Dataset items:
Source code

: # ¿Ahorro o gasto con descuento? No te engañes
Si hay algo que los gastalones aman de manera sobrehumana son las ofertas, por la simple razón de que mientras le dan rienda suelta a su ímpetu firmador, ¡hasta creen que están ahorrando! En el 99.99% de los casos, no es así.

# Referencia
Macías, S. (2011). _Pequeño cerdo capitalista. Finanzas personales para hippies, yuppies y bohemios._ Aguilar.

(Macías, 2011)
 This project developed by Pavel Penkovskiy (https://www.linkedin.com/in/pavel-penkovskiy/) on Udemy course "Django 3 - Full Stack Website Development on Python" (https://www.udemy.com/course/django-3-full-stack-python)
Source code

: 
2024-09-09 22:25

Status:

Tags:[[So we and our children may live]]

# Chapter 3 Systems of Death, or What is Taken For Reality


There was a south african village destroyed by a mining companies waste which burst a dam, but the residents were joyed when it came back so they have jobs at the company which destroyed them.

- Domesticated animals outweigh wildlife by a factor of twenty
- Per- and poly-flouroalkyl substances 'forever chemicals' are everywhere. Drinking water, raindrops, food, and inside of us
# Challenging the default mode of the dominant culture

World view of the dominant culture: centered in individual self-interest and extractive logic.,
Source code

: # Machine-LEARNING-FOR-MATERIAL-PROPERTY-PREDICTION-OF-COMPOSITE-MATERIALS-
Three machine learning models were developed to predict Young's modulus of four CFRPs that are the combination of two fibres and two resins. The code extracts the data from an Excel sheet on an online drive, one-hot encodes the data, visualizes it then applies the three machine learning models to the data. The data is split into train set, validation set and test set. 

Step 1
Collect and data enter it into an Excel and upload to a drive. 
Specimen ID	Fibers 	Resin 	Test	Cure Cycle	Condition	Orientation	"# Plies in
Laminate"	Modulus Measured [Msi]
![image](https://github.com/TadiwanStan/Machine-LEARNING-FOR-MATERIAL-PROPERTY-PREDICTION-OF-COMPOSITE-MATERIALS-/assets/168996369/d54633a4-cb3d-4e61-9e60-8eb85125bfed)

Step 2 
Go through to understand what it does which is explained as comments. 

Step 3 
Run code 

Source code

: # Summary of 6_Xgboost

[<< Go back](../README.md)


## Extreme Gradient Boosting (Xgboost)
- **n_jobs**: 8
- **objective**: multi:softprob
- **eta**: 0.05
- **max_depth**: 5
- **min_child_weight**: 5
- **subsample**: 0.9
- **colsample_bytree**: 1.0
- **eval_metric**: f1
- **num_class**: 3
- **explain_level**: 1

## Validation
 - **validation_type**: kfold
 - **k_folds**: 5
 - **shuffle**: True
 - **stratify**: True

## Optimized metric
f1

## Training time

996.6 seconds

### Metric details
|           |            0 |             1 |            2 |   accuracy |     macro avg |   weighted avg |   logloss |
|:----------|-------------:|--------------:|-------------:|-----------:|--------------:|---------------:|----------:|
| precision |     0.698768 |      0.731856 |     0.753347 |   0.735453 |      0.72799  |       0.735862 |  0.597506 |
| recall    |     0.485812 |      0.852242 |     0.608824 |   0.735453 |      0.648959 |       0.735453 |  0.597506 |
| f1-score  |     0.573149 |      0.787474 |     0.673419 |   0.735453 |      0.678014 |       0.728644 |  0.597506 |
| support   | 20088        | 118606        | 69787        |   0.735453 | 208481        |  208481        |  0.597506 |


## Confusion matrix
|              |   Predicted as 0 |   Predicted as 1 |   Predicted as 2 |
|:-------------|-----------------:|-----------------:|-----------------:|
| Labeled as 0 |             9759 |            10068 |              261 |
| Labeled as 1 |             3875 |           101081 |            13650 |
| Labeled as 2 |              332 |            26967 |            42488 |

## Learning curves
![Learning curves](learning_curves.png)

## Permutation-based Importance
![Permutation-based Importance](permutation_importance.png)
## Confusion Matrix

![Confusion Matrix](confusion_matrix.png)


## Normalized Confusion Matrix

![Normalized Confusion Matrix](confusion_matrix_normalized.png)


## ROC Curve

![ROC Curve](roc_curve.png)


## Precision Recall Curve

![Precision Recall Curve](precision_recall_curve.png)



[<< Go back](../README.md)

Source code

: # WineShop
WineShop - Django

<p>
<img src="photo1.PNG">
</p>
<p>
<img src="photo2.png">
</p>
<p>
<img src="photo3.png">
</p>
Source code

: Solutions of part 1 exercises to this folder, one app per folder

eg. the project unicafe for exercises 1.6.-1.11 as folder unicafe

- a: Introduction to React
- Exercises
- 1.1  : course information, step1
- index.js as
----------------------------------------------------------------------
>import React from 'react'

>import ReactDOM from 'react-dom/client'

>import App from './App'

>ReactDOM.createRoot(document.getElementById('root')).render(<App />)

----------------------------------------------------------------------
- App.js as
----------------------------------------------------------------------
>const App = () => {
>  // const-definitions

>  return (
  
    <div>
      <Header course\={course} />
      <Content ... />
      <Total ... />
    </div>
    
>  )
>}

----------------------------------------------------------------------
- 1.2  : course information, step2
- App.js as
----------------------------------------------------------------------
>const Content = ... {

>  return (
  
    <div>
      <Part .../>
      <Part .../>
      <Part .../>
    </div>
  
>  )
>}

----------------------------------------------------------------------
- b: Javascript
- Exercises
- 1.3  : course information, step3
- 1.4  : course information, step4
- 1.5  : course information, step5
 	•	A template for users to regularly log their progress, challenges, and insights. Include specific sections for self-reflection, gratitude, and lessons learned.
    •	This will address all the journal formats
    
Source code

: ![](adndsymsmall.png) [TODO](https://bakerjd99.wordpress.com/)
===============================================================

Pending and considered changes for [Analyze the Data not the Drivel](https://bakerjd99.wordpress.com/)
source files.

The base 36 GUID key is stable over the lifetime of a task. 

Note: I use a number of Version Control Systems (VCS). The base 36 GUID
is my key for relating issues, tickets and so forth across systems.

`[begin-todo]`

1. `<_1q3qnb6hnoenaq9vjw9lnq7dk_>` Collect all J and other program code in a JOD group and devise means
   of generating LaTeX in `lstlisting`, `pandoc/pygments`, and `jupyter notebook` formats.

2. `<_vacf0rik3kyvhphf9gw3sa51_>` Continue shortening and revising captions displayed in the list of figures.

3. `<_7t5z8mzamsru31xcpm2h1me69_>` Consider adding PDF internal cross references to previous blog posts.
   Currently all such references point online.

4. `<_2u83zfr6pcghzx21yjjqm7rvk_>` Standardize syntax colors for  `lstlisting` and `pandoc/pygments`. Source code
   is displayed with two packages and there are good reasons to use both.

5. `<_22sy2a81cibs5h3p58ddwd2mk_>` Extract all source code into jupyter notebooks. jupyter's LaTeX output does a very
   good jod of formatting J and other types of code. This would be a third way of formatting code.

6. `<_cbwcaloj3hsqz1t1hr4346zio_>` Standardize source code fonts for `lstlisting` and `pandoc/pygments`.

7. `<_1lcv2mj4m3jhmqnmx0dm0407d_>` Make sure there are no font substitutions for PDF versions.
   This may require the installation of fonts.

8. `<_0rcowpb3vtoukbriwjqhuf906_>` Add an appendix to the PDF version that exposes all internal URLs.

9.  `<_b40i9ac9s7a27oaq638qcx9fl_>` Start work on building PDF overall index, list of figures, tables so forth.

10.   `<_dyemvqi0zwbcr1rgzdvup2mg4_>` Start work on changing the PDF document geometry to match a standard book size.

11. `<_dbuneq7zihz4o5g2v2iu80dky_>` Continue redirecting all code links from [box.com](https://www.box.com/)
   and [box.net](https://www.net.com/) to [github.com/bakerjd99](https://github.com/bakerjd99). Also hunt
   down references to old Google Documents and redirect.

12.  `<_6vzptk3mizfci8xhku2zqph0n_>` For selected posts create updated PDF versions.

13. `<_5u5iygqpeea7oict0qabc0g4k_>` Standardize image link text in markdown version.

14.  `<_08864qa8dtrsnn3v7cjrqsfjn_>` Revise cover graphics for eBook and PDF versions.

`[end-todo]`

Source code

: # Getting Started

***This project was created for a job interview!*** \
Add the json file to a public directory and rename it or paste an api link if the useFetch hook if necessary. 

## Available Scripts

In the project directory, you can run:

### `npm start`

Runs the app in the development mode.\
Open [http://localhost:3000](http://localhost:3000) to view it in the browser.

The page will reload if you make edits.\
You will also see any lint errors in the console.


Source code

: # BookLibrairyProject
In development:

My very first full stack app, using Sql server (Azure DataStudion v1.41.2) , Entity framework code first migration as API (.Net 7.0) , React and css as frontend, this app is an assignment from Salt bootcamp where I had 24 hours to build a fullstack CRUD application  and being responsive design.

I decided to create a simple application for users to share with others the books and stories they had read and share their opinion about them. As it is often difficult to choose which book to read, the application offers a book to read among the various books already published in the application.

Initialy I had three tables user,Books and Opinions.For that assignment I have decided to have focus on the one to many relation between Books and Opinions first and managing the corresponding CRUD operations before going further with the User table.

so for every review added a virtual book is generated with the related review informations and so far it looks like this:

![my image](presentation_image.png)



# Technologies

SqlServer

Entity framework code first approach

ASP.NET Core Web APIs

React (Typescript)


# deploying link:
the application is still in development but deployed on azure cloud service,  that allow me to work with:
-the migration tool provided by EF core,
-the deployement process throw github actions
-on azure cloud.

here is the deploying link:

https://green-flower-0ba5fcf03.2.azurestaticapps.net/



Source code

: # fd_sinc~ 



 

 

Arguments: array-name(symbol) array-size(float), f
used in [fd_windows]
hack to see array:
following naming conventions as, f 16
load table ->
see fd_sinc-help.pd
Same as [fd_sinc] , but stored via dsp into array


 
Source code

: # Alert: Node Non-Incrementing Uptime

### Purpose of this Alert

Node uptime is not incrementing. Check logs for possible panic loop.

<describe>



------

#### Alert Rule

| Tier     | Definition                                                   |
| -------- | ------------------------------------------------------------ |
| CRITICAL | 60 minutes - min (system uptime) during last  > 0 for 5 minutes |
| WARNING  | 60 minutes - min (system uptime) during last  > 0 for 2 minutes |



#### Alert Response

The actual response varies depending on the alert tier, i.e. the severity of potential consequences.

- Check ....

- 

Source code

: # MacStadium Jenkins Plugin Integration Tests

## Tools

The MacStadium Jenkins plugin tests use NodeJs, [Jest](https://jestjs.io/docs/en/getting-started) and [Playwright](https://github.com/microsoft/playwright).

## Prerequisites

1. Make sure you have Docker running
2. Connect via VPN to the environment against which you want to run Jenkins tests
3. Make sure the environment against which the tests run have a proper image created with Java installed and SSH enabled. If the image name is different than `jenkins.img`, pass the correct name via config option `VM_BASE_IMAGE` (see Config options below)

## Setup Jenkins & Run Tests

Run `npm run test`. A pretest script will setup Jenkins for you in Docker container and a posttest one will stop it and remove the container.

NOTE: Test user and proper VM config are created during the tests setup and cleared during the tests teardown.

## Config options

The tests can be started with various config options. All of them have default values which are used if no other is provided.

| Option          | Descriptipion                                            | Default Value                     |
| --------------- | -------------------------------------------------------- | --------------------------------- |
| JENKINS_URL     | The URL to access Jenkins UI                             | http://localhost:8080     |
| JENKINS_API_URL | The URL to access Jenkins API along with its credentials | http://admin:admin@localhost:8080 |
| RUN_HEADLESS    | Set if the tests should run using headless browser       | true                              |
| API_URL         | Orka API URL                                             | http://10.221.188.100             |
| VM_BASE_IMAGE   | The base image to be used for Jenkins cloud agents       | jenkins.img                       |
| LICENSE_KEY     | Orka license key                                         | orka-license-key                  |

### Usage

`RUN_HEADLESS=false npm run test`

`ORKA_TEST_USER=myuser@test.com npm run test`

> _Instructions to follow_:
Of all the entries above, output exactly the lines between the one holding "## ROC Curve" and the one holding "eg. the project", inclusive.

> _Response_:
## ROC Curve

![ROC Curve](roc_curve.png)


## Precision Recall Curve

![Precision Recall Curve](precision_recall_curve.png)



[<< Go back](../README.md)

Source code

: # WineShop
WineShop - Django

<p>
<img src="photo1.PNG">
</p>
<p>
<img src="photo2.png">
</p>
<p>
<img src="photo3.png">
</p>
Source code

: Solutions of part 1 exercises to this folder, one app per folder

eg. the project unicafe for exercises 1.6.-1.11 as folder unicafe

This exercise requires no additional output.